Assigned task: Give back the whole listing verbatim, printing none of its pictures.

Listed records:

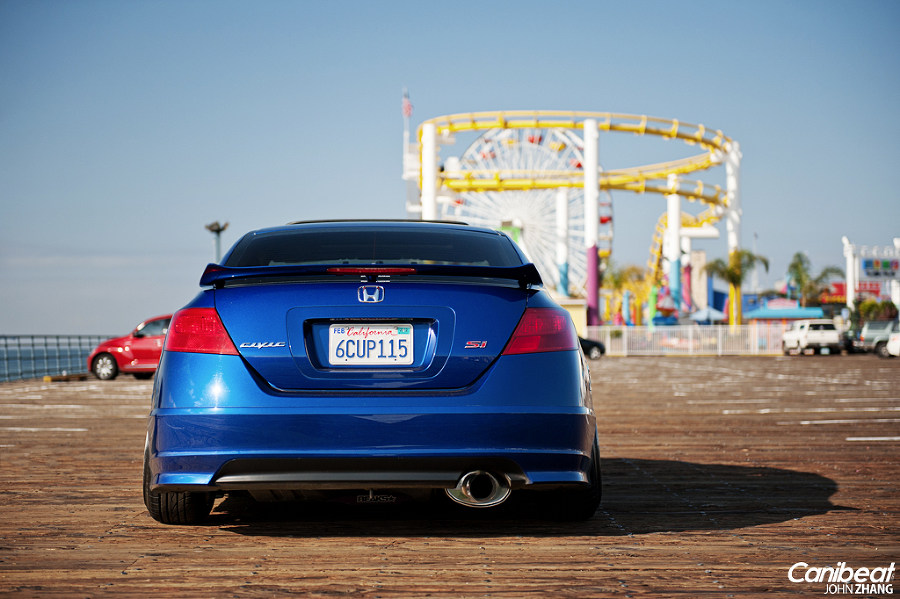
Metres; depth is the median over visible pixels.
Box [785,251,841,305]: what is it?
palm tree
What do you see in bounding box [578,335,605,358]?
dark car
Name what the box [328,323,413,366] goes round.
license plate
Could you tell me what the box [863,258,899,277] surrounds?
sign
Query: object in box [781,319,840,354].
white pickup truck
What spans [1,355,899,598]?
wooden deck
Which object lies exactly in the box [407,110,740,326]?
roller coaster
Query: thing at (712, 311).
blue canopy
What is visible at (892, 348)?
white car
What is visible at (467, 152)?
ferris wheel
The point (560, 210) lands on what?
support column
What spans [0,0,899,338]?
sky
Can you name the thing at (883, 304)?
shrub
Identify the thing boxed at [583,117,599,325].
support column
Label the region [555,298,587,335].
yellow building
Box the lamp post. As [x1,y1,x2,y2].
[205,221,228,260]
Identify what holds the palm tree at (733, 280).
on the ground
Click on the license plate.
(367, 339)
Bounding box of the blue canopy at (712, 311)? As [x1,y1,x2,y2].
[688,306,725,322]
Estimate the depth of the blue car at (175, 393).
7.05 m
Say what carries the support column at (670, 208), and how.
on the ground
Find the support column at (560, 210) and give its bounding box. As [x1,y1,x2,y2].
[555,184,569,296]
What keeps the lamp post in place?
on the ground
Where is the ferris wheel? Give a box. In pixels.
[440,123,605,295]
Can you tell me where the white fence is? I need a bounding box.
[583,324,788,354]
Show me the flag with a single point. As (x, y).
(407, 109)
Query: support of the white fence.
on the wooden deck
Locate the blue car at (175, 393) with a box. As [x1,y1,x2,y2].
[137,222,601,526]
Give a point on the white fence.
(624, 341)
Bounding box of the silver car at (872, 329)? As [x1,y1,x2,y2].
[858,319,898,354]
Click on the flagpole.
(407, 135)
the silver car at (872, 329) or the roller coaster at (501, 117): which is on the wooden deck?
the silver car at (872, 329)
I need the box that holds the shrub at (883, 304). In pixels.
[851,299,898,324]
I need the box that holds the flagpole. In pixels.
[402,88,410,159]
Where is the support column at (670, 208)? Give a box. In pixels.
[666,179,681,315]
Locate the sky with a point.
(351, 198)
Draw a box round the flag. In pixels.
[401,91,412,118]
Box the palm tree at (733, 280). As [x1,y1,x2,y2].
[706,248,768,324]
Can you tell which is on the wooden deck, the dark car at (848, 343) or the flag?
the dark car at (848, 343)
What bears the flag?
attached to the flagpole
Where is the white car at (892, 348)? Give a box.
[885,332,899,356]
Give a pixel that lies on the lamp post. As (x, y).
(212, 229)
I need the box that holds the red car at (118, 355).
[86,314,170,380]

Task response:
Metres; depth is the median over visible pixels.
Box [785,251,841,305]: what is it?
palm tree
What do you see in bounding box [578,335,605,358]?
dark car
Name what the box [328,323,413,366] goes round.
license plate
Could you tell me what the box [863,258,899,277] surrounds?
sign
Query: object in box [781,319,840,354].
white pickup truck
What spans [1,355,899,598]?
wooden deck
Which object lies exactly in the box [407,110,740,326]?
roller coaster
Query: thing at (712, 311).
blue canopy
What is visible at (892, 348)?
white car
What is visible at (467, 152)?
ferris wheel
The point (560, 210) lands on what?
support column
What spans [0,0,899,338]?
sky
Can you name the thing at (883, 304)?
shrub
Identify the thing boxed at [583,117,599,325].
support column
Label the region [555,298,587,335].
yellow building
Box the lamp post. As [x1,y1,x2,y2].
[205,221,228,260]
Identify what holds the palm tree at (733, 280).
on the ground
Click on the license plate.
(367, 339)
Bounding box of the blue canopy at (712, 311)? As [x1,y1,x2,y2].
[688,306,725,322]
Estimate the depth of the blue car at (175, 393).
7.05 m
Say what carries the support column at (670, 208), and how.
on the ground
Find the support column at (560, 210) and give its bounding box. As [x1,y1,x2,y2].
[555,184,569,296]
What keeps the lamp post in place?
on the ground
Where is the ferris wheel? Give a box. In pixels.
[440,123,605,295]
Can you tell me where the white fence is? I need a bounding box.
[583,324,788,354]
Show me the flag with a single point. As (x, y).
(407, 109)
Query: support of the white fence.
on the wooden deck
Locate the blue car at (175, 393) with a box. As [x1,y1,x2,y2].
[137,222,601,526]
Give a point on the white fence.
(624, 341)
Bounding box of the silver car at (872, 329)? As [x1,y1,x2,y2].
[858,319,898,354]
Click on the flagpole.
(407, 135)
the silver car at (872, 329) or the roller coaster at (501, 117): which is on the wooden deck?
the silver car at (872, 329)
I need the box that holds the shrub at (883, 304). In pixels.
[851,299,898,324]
I need the box that holds the flagpole. In pixels.
[402,88,410,159]
Where is the support column at (670, 208)? Give a box. In pixels.
[666,179,681,315]
Locate the sky with a point.
(351, 198)
Draw a box round the flag. In pixels.
[401,91,412,118]
Box the palm tree at (733, 280). As [x1,y1,x2,y2].
[706,248,768,324]
Can you tell which is on the wooden deck, the dark car at (848, 343) or the flag?
the dark car at (848, 343)
What bears the flag?
attached to the flagpole
Where is the white car at (892, 348)? Give a box.
[885,332,899,356]
Give a pixel that lies on the lamp post. As (x, y).
(212, 229)
I need the box that holds the red car at (118, 355).
[86,314,170,380]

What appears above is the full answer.